Secondo gli studi di ricercatori dell’università di Verona condotti nell’ambito del programma MNESYS sulle neuroscienze, il più ampio mai realizzato in Italia e in Europa con circa 800 scienziati a lavoro in oltre 90 centri in tutto il Paese, potrebbe dipendere da un ‘cortocircuito’ nel cervello, meno capace del dovuto di valutare realisticamente quanto sforzo serva per compiere un’azione. Mirta Fiorio e Angela Marotta, del Dipartimento di Neuroscienze, Biomedicina e Movimento dell’Università di Verona, lo hanno dimostrato in persone con patologie neurologiche in cui la stanchezza è molto comune, come la malattia di Parkinson, e in persone sane che si sentono più affaticate del normale nella vita di tutti i giorni.

“La fatica è utile, serve a proteggerci da uno stress eccessivo che potrebbe essere dannoso per il benessere fisico e mentale – spiega Mirta Fiorio, professore ordinario di neuropsicologia dell’Università di Verona –. Può però diventare un problema, se è così pervasiva da non risolversi neanche con il riposo o se è un tratto di personalità, una tendenza a sentirci stanchi ancora prima di agire. I nostri dati mostrano che esiste una stretta relazione fra la stanchezza e un ‘difetto’ nel processo che integra le informazioni sensoriali e motorie che arrivano al cervello e che è fondamentale per il controllo volontario delle azioni. Quando vogliamo compiere un gesto, infatti, il cervello ‘prevede’ sulla base dell’esperienza le sensazioni che proverà affrontandolo e ne regola l’intensità percepita”.

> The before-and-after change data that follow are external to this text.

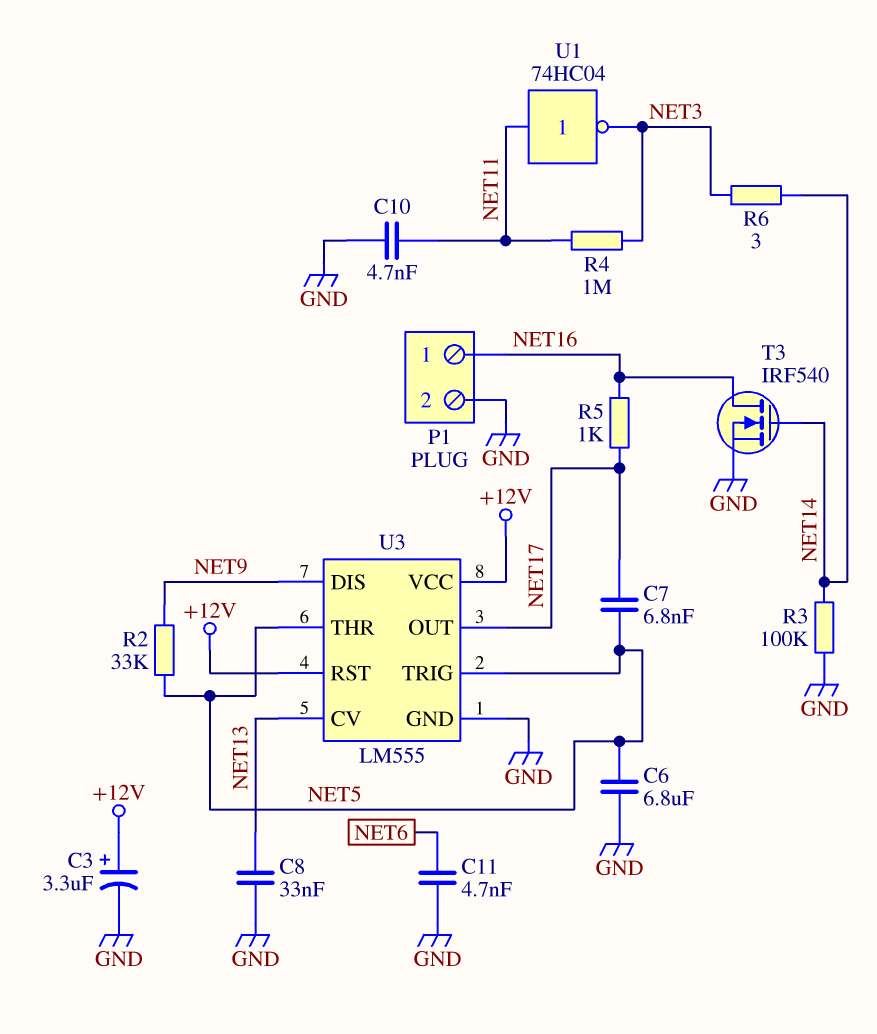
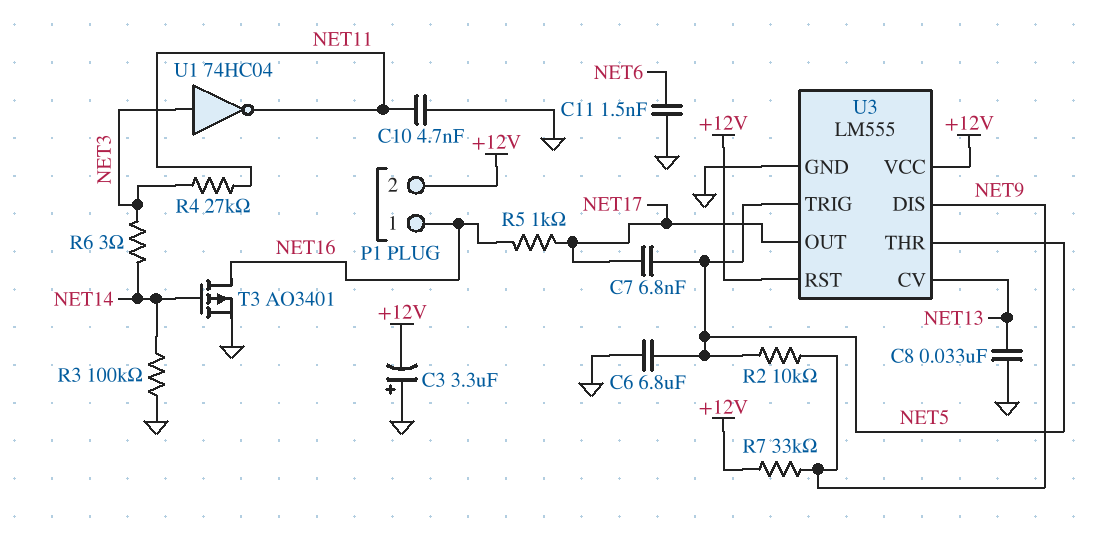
C3: 3.3uF (plus +12V, minus GND) -> 3.3uF (plus GND, minus +12V)
C11: 4.7nF (GND, NET6) -> 1.5nF (GND, NET6)
P1 pin 2: GND -> +12V
R2: 33k (NET5, NET9) -> 10k (NET5, NET9)
R4: 1M (NET3, NET11) -> 27k (NET3, NET11)
R7: none -> 33k (+12V, NET9)
T3: NMOS IRF540 (G NET14, D NET16, S GND) -> PMOS AO3401 (G NET14, D NET16, S GND)
U1: NOT 74HC04 (in NET11, out NET3) -> NOT 74HC04 (in NET3, out NET11)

“Studiando 77 persone con Parkinson o disturbi neurologici funzionali in cui la fatica è un sintomo frequente e invalidante, utilizzando un test di forza target (cioè la pressione esercitata su un dito da un braccio robotizzato) abbiamo osservato che nei pazienti con stanchezza patologica, e non in quelli senza, le sensazioni motorie vengono percepite più intense del dovuto: ciò porta il cervello a commettere errori di previsione, ad attribuire un livello di sforzo maggiore alle proprie azioni e ritenerle perciò più faticose di quanto siano in realtà. La fatica patologica sembra derivare dal ripetersi di queste previsioni errate associate al movimento”– interviene Angela Marotta, ricercatrice del Dipartimento di Neuroscienze, Biomedicina e Movimento dell’Università di Verona.

I ricercatori Mnesys hanno quindi studiato lo stesso fenomeno nella popolazione generale, analizzando 50 persone in cui la fatica non è un sintomo di malattia ma una compagna assidua di tutte le giornate. “Le prime osservazioni rivelano che anche in chi ha la tendenza più marcata a sentirsi affaticato nella vita di tutti i giorni il cervello ha una minore capacità di ridurre l’intensità delle sensazioni che provengono dai propri movimenti – riprende Fiorio –. Questo fa ritenere le azioni più faticose del dovuto, amplificando la stanchezza, e porta anche ad avere una percezione di minor controllo sulle proprie azioni. Ciò spiega perché sentirsi affaticati spesso si accompagna alla sensazione di non essere pienamente in grado di portare a termine i compiti che ci prefiggiamo, come se qualcosa ci impedisse appunto di avere il pieno controllo delle nostre azioni. Sulla base di questi primi risultati potremmo perciò ipotizzare nuove strategie di intervento, preventive e di trattamento per migliorare la qualità di vita di chi convive con la fatica patologica e anche di chi ha una predisposizione a sentirsi privo di energie. In tal senso, una strada da esplorare in studi futuri potrebbe essere, per esempio, quella di sfruttare tipi di attività fisica, come lo yoga e il pilates, che aiutano a rafforzare la consapevolezza del proprio corpo e potrebbero rappresentare un utile allenamento per il nostro cervello a prevedere in modo corretto le sensazioni legate al movimento, prevenendo così il senso di stanchezza ”, conclude Fiorio.